Work to complete
Type the records out again in full, exactly.

Records from a data collection:
---*---
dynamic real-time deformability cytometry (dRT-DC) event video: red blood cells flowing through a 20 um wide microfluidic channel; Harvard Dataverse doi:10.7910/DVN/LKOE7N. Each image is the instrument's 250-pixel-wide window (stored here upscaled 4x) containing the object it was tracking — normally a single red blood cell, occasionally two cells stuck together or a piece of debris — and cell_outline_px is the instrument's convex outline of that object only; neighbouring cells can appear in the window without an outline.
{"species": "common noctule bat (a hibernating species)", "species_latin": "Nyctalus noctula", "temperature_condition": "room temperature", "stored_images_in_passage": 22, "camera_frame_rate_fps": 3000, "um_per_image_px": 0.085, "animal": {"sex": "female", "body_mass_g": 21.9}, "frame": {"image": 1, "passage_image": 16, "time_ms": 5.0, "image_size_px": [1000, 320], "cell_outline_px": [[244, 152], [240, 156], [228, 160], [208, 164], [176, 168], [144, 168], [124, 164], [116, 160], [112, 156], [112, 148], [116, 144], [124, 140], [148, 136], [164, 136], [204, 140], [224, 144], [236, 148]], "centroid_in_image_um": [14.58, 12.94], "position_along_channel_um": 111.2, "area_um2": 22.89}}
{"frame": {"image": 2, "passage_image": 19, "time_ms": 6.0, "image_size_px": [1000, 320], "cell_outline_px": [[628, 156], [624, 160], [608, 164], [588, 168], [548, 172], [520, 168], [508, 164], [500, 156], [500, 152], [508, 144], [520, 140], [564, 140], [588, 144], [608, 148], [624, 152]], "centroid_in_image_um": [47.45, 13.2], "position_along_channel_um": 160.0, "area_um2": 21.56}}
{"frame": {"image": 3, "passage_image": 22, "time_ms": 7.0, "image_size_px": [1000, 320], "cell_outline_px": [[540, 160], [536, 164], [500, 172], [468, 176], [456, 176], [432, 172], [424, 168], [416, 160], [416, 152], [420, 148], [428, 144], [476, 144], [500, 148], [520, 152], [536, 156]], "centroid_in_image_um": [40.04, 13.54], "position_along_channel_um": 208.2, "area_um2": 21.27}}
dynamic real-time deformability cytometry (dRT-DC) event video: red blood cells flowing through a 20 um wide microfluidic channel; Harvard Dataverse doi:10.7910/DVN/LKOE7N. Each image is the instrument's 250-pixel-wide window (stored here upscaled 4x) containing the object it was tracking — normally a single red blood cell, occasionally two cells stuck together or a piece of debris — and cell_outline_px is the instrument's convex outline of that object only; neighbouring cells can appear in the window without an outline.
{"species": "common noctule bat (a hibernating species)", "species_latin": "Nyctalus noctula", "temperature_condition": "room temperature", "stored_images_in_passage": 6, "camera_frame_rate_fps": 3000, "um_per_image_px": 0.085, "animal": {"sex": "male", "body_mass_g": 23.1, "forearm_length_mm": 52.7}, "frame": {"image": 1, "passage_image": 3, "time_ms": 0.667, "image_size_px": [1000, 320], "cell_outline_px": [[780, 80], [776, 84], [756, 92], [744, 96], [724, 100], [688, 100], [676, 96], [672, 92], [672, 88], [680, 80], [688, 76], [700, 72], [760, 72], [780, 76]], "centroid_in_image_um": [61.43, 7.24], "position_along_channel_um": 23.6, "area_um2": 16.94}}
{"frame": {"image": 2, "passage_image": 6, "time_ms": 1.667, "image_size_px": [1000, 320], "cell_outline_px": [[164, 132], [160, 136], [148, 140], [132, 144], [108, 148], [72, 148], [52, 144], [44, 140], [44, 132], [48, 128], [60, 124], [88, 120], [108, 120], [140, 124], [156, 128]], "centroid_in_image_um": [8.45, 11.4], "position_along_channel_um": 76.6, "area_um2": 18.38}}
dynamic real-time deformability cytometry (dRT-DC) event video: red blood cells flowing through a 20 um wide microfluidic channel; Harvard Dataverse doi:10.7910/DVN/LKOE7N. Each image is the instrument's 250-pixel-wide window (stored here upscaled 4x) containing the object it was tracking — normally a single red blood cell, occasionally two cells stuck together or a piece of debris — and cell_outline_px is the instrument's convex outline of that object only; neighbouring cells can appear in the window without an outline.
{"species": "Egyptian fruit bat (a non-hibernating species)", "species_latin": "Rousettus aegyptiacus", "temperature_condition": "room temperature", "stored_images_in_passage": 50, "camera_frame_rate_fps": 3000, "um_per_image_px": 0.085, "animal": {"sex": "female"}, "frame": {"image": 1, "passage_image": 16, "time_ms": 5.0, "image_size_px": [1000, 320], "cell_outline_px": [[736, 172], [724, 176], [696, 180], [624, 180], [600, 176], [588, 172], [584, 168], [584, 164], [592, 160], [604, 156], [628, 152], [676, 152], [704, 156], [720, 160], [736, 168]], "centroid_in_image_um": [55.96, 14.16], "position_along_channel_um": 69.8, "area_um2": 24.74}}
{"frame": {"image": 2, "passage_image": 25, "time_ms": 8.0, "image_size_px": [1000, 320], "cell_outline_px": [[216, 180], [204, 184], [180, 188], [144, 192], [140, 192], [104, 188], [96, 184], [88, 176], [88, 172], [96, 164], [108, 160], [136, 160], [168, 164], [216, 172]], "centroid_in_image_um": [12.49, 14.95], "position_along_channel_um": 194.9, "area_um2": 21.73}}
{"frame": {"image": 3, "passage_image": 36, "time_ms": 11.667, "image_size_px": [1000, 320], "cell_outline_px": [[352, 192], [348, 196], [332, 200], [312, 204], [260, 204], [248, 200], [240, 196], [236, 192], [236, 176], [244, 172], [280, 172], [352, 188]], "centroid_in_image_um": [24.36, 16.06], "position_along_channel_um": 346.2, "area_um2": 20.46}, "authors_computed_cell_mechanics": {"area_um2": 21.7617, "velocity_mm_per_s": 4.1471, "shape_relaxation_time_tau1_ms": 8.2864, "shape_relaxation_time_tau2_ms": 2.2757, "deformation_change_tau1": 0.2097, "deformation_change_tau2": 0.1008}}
---*---
Full answer
dynamic real-time deformability cytometry (dRT-DC) event video: red blood cells flowing through a 20 um wide microfluidic channel; Harvard Dataverse doi:10.7910/DVN/LKOE7N. Each image is the instrument's 250-pixel-wide window (stored here upscaled 4x) containing the object it was tracking — normally a single red blood cell, occasionally two cells stuck together or a piece of debris — and cell_outline_px is the instrument's convex outline of that object only; neighbouring cells can appear in the window without an outline.
{"species": "common noctule bat (a hibernating species)", "species_latin": "Nyctalus noctula", "temperature_condition": "room temperature", "stored_images_in_passage": 22, "camera_frame_rate_fps": 3000, "um_per_image_px": 0.085, "animal": {"sex": "female", "body_mass_g": 21.9}, "frame": {"image": 1, "passage_image": 16, "time_ms": 5.0, "image_size_px": [1000, 320], "cell_outline_px": [[244, 152], [240, 156], [228, 160], [208, 164], [176, 168], [144, 168], [124, 164], [116, 160], [112, 156], [112, 148], [116, 144], [124, 140], [148, 136], [164, 136], [204, 140], [224, 144], [236, 148]], "centroid_in_image_um": [14.58, 12.94], "position_along_channel_um": 111.2, "area_um2": 22.89}}
{"frame": {"image": 2, "passage_image": 19, "time_ms": 6.0, "image_size_px": [1000, 320], "cell_outline_px": [[628, 156], [624, 160], [608, 164], [588, 168], [548, 172], [520, 168], [508, 164], [500, 156], [500, 152], [508, 144], [520, 140], [564, 140], [588, 144], [608, 148], [624, 152]], "centroid_in_image_um": [47.45, 13.2], "position_along_channel_um": 160.0, "area_um2": 21.56}}
{"frame": {"image": 3, "passage_image": 22, "time_ms": 7.0, "image_size_px": [1000, 320], "cell_outline_px": [[540, 160], [536, 164], [500, 172], [468, 176], [456, 176], [432, 172], [424, 168], [416, 160], [416, 152], [420, 148], [428, 144], [476, 144], [500, 148], [520, 152], [536, 156]], "centroid_in_image_um": [40.04, 13.54], "position_along_channel_um": 208.2, "area_um2": 21.27}}
dynamic real-time deformability cytometry (dRT-DC) event video: red blood cells flowing through a 20 um wide microfluidic channel; Harvard Dataverse doi:10.7910/DVN/LKOE7N. Each image is the instrument's 250-pixel-wide window (stored here upscaled 4x) containing the object it was tracking — normally a single red blood cell, occasionally two cells stuck together or a piece of debris — and cell_outline_px is the instrument's convex outline of that object only; neighbouring cells can appear in the window without an outline.
{"species": "common noctule bat (a hibernating species)", "species_latin": "Nyctalus noctula", "temperature_condition": "room temperature", "stored_images_in_passage": 6, "camera_frame_rate_fps": 3000, "um_per_image_px": 0.085, "animal": {"sex": "male", "body_mass_g": 23.1, "forearm_length_mm": 52.7}, "frame": {"image": 1, "passage_image": 3, "time_ms": 0.667, "image_size_px": [1000, 320], "cell_outline_px": [[780, 80], [776, 84], [756, 92], [744, 96], [724, 100], [688, 100], [676, 96], [672, 92], [672, 88], [680, 80], [688, 76], [700, 72], [760, 72], [780, 76]], "centroid_in_image_um": [61.43, 7.24], "position_along_channel_um": 23.6, "area_um2": 16.94}}
{"frame": {"image": 2, "passage_image": 6, "time_ms": 1.667, "image_size_px": [1000, 320], "cell_outline_px": [[164, 132], [160, 136], [148, 140], [132, 144], [108, 148], [72, 148], [52, 144], [44, 140], [44, 132], [48, 128], [60, 124], [88, 120], [108, 120], [140, 124], [156, 128]], "centroid_in_image_um": [8.45, 11.4], "position_along_channel_um": 76.6, "area_um2": 18.38}}
dynamic real-time deformability cytometry (dRT-DC) event video: red blood cells flowing through a 20 um wide microfluidic channel; Harvard Dataverse doi:10.7910/DVN/LKOE7N. Each image is the instrument's 250-pixel-wide window (stored here upscaled 4x) containing the object it was tracking — normally a single red blood cell, occasionally two cells stuck together or a piece of debris — and cell_outline_px is the instrument's convex outline of that object only; neighbouring cells can appear in the window without an outline.
{"species": "Egyptian fruit bat (a non-hibernating species)", "species_latin": "Rousettus aegyptiacus", "temperature_condition": "room temperature", "stored_images_in_passage": 50, "camera_frame_rate_fps": 3000, "um_per_image_px": 0.085, "animal": {"sex": "female"}, "frame": {"image": 1, "passage_image": 16, "time_ms": 5.0, "image_size_px": [1000, 320], "cell_outline_px": [[736, 172], [724, 176], [696, 180], [624, 180], [600, 176], [588, 172], [584, 168], [584, 164], [592, 160], [604, 156], [628, 152], [676, 152], [704, 156], [720, 160], [736, 168]], "centroid_in_image_um": [55.96, 14.16], "position_along_channel_um": 69.8, "area_um2": 24.74}}
{"frame": {"image": 2, "passage_image": 25, "time_ms": 8.0, "image_size_px": [1000, 320], "cell_outline_px": [[216, 180], [204, 184], [180, 188], [144, 192], [140, 192], [104, 188], [96, 184], [88, 176], [88, 172], [96, 164], [108, 160], [136, 160], [168, 164], [216, 172]], "centroid_in_image_um": [12.49, 14.95], "position_along_channel_um": 194.9, "area_um2": 21.73}}
{"frame": {"image": 3, "passage_image": 36, "time_ms": 11.667, "image_size_px": [1000, 320], "cell_outline_px": [[352, 192], [348, 196], [332, 200], [312, 204], [260, 204], [248, 200], [240, 196], [236, 192], [236, 176], [244, 172], [280, 172], [352, 188]], "centroid_in_image_um": [24.36, 16.06], "position_along_channel_um": 346.2, "area_um2": 20.46}, "authors_computed_cell_mechanics": {"area_um2": 21.7617, "velocity_mm_per_s": 4.1471, "shape_relaxation_time_tau1_ms": 8.2864, "shape_relaxation_time_tau2_ms": 2.2757, "deformation_change_tau1": 0.2097, "deformation_change_tau2": 0.1008}}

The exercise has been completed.